INSTRUCTIONS TO FOLLOW — When you spot the word "lines" in a line of the data below, copy that line.

[Collected data]
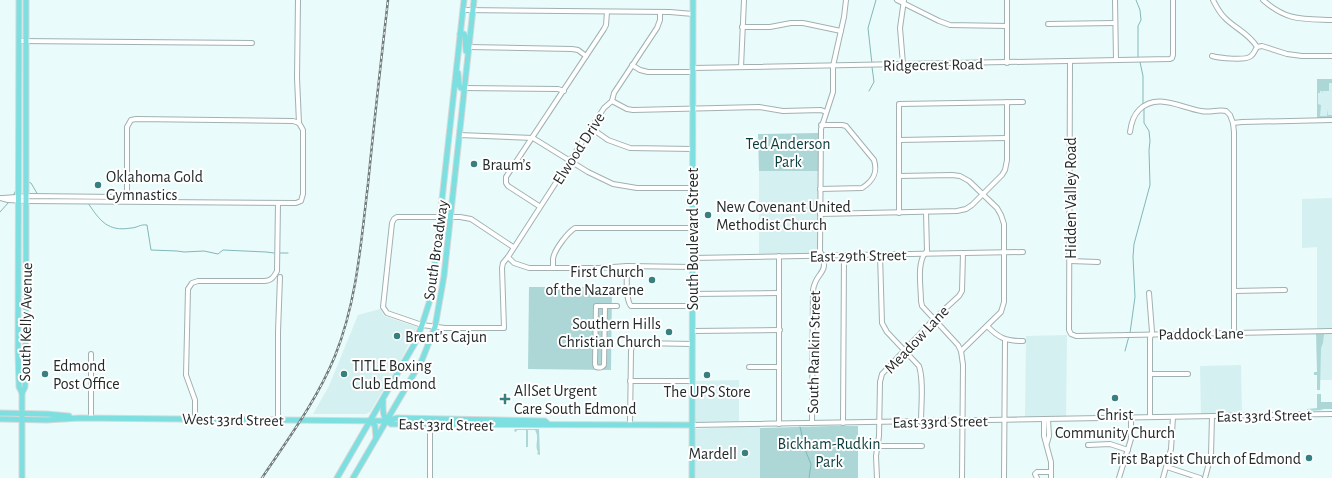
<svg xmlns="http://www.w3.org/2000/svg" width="1332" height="478" font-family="'Alegreya Sans',sans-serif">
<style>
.built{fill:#d5f0f0}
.green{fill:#acd7d6}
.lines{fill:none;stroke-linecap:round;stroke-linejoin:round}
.stream{stroke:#82b8b8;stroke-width:1}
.minor-casing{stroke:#a1b1b1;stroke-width:6}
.major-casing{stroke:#d8d9d9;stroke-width:7}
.minor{stroke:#fff;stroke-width:4}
.major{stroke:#7ddfe0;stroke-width:5}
.rail-casing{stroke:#707b7b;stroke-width:2.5}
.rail{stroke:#fff;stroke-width:1;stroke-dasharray:3;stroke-linecap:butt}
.poi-dot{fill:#37807f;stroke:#fff;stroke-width:1.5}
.labels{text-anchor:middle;stroke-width:4;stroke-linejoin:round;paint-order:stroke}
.street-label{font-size:16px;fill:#242b2b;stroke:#fff}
.park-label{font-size:16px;fill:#083d3d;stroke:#fff}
.poi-label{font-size:16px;fill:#242b2b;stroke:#fff;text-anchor:start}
</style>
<rect width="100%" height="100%" fill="#eafbfb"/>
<g class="built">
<rect x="1317" y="79" width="15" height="41"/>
<rect x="759" y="171" width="59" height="83"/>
<path d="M1332,198V380H1317V247L1302,248V199Z"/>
<path d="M380,309L384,316L417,327L401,360L370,412L366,414H313L329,386L358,315Z"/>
<path d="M1067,335L1066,419L1025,420L1026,336Z"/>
<path d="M1241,365L1242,416H1201L1200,366Z"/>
<path d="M739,380V422L694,423L693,381Z"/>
<path d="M760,425V478H694L695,429Z"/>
</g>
<g class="green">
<path d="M1317,79H1332V83H1329V91H1323V93L1322,91H1320V93H1318V104L1321,105L1320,116H1327L1328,109V115H1332V118H1317Z"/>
<path d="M818,133V171H759L758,134Z"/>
<path d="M529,287H612L611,370L528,369Z"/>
<path d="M1316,332L1324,334L1323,343L1321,348L1320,390H1317V375H1314V372H1317Z"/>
<path d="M1317,394H1321V402H1332V409H1320L1324,410L1307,411V409L1318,408H1317Z"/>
<path d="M832,426H858V478H760V428Z"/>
<path d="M515,429H539L540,455L537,454L538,452C534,445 540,438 535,430H528V447H526V430H517L516,432L514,431Z"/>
</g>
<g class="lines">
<g class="stream">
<path d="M1136,0L1140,10L1141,20L1138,26V57"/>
<path d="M1140,62L1143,76V105"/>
<path d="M872,64L868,28L876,0"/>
<path d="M869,91L874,82L872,67"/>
<path d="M29,182L31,183L38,195"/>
<path d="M13,196L16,190"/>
<path d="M88,203C100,221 108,232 131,228C137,228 140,224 147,225L151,250L177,251L184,252L204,251L218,254L223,250L266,252L274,253"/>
<path d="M0,212L9,202"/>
<path d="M280,253H288"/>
<path d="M1130,333L1135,297L1133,257L1134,244L1150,185L1149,150L1150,141L1149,131L1144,123V109"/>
<path d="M1125,351L1129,336"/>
<path d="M800,427L806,452L811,464L809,478"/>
</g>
<defs>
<g id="minor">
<path d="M298,0L297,78L299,123"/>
<path d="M897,0L939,21L950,25L1007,26"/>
<path d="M1007,0V63"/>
<path d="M1115,0L1116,60"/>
<path d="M1213,0C1216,6 1219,12 1224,17C1234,28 1249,33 1257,47"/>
<path d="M1263,0C1287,21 1301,19 1332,20"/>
<path d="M463,10L670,12L693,14"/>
<path d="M1048,24L1115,23"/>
<path d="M742,27H770L791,23H803L841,31"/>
<path d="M19,41L252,43"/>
<path d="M469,47L572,49L578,50L586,56"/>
<path d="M1212,56C1219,58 1246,61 1251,56C1254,54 1255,50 1257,47L1262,46L1287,54L1302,56H1332"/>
<path d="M1070,62L1069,330L1071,334L1076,336L1332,331"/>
<path d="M903,64L900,28L904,0"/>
<path d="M632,65L640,70L648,72H693"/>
<path d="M741,67L744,0"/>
<path d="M693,68L1170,59L1172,58L1173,55V0"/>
<path d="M464,88L558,89L564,91"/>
<path d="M612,101L627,109L633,110L759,107L783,111L821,110L826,112"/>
<path d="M612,101L614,93L657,28L660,20V12"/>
<path d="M1233,123L1234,132V332"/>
<path d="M591,128L608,140L630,148L693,149"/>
<path d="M1130,132C1131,124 1133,116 1139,110C1157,92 1181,108 1201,111C1210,113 1218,109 1226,111L1230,115L1233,123L1242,122L1332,120"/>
<path d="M459,135L533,138L588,172L613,184L637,188H693"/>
<path d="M899,140L1007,138"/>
<path d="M899,176L952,175L960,176L969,181L997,208L1001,215L1004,224V302L1001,312L961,351"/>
<path d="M820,189L862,188C873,181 878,173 874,160L846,126L842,125H821"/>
<path d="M0,198L8,200L26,201L296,203L301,201L303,194V130L299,123"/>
<path d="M3,198L30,196L117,197L125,200"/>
<path d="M127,201V127L131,120L136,119L293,121L299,123"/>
<path d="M539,206L508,186L506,183V177L604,29L606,25L607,12"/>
<path d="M926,212L927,251C916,261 921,287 921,301L922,306L958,345L961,351L963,365L962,478"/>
<path d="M899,213V104L1023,102"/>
<path d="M820,214L957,211L966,209L972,205L1002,175L1005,170L1007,160V102"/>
<path d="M513,247L471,219L460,217H397L394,219L392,223L383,307L387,313L422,325L445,328H504L502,268L503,263L508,257L604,108L612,101"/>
<path d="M880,254L882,323L887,332L919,366C924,381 921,405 921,422"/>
<path d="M779,256V424"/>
<path d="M508,257L514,263L529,268H599L627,266L692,267"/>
<path d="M692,258L1023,252"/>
<path d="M1070,261L1098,262"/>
<path d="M627,266C627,276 625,299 631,306H692"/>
<path d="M553,268C553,265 553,262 553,259C554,250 568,232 575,228H692"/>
<path d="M1234,291L1285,290"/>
<path d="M1149,293L1152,332L1150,338V417"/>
<path d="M692,294L779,293"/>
<path d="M605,306L604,365C602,368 600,368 596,367L595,364L596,306H617"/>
<path d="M987,326C999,338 1005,341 1023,341"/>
<path d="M692,331L780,330"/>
<path d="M91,354V418"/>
<path d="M749,367H779"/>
<path d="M1150,374H1188"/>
<path d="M630,381H692"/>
<path d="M195,419V400L186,375L188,289L192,283L198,281H264C271,281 274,277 277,271L278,203"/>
<path d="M278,419V332L280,277"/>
<path d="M1044,419V436L1051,462V478"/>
<path d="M812,423L813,290C816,270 831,275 820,251L821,129L833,92V66L844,17L846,0"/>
<path d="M843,423L844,255"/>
<path d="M630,424L631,351L632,346L638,343L692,344"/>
<path d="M430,425V478"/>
<path d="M692,425L1332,414"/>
<path d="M1047,443L1049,436L1048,419"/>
<path d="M1088,445L1110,444L1128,450"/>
<path d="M877,446H922"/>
<path d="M1167,467L1200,478"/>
<path d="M877,478L876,456L879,436L880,382L882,374L934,319L959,296L962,291L963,253"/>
<path d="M1004,478L1005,340"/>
<path d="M1037,478L1035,474L1037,472H1051"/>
<path d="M1119,478L1131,439V418"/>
<path d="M1163,478L1171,449L1173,417"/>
<path d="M1205,478L1211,455L1212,416"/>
</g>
<g id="major">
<path d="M19,0L18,352L19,387L22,393"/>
<path d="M460,34H464L465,36L466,51"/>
<path d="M458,73L459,85L461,88H464"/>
<path d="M383,401C383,411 382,418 391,424L692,425"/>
<path d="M0,413L47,414L69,416"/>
<path d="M0,419L47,420L80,418L387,421L397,418L545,421L548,424"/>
<path d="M371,421L375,426L376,438"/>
<path d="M22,478V393L25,387L26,310V0"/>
<path d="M337,478L415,343L422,325L429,303L434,272L464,0"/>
<path d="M353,478L422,360L435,327L444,276L474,0"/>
<path d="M692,478L693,0"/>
</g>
</defs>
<use href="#minor" class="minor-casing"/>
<use href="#major" class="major-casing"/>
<use href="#minor" class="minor"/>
<use href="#major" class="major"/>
<defs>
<path id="rail" d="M262,478C288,439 317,400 335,356C357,301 361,242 368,184C374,123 381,61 388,0"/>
</defs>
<use href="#rail" class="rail-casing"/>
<use href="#rail" class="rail"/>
</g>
<g class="poi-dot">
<circle cx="474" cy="164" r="4"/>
<circle cx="98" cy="185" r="4"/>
<circle cx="708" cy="215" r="4"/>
<circle cx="652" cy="280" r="4"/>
<circle cx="669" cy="332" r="4"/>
<circle cx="397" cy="336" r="4"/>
<circle cx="45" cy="374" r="4"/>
<circle cx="344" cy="374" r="4"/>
<circle cx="707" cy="375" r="4"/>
<circle cx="1115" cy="398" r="4"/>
<path d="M503 393h4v4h4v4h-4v4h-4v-4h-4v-4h4z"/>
<circle cx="745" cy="453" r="4"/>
<circle cx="1309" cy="458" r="4"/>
</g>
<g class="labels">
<g class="street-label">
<text transform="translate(933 64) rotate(-1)" y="6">Ridgecrest Road</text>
<text transform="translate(578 148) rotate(-57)" y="6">Elwood Drive</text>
<text transform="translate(1070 198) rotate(-90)" y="6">Hidden Valley Road</text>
<text transform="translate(692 239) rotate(-90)" y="6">South Boulevard Street</text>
<text transform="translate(435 250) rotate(-82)" y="6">South Broadway</text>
<text transform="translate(858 255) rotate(-1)" y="6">East 29th Street</text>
<text transform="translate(25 322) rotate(-89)" y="6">South Kelly Avenue</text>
<text transform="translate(1201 333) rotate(-1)" y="6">Paddock Lane</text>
<text transform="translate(916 339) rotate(-47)" y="6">Meadow Lane</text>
<text transform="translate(813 352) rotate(-89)" y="6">South Rankin Street</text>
<text transform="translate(1264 415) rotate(-1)" y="6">East 33rd Street</text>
<text transform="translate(233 419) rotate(1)" y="6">West 33rd Street</text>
<text transform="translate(940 421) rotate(-1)" y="6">East 33rd Street</text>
<text transform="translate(446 424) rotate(1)" y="6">East 33rd Street</text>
</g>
<g class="park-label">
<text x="788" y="149">Ted Anderson<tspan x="788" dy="18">Park</tspan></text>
<text x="829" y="449">Bickham-Rudkin<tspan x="829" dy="18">Park</tspan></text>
</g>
<g class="poi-label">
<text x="482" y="170">Braum’s</text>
<text x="106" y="182">Oklahoma Gold<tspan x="106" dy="18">Gymnastics</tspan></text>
<text x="716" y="212">New Covenant United<tspan x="716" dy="18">Methodist Church</tspan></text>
<text x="644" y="277" text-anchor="end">First Church<tspan x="644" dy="18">of the Nazarene</tspan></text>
<text x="661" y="329" text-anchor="end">Southern Hills<tspan x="661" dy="18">Christian Church</tspan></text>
<text x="405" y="342">Brent's Cajun</text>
<text x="53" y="371">Edmond<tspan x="53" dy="18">Post Office</tspan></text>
<text x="352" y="371">TITLE Boxing<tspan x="352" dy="18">Club Edmond</tspan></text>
<text x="514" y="396">AllSet Urgent<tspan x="514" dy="18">Care South Edmond</tspan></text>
<text x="707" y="397" text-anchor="middle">The UPS Store</text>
<text x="1115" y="420" text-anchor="middle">Christ<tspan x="1115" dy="18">Community Church</tspan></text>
<text x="737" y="459" text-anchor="end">Mardell</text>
<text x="1301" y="464" text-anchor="end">First Baptist Church of Edmond</text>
</g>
</g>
</svg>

RESULT FOR THIS EXERCISE —
.lines{fill:none;stroke-linecap:round;stroke-linejoin:round}
<g class="lines">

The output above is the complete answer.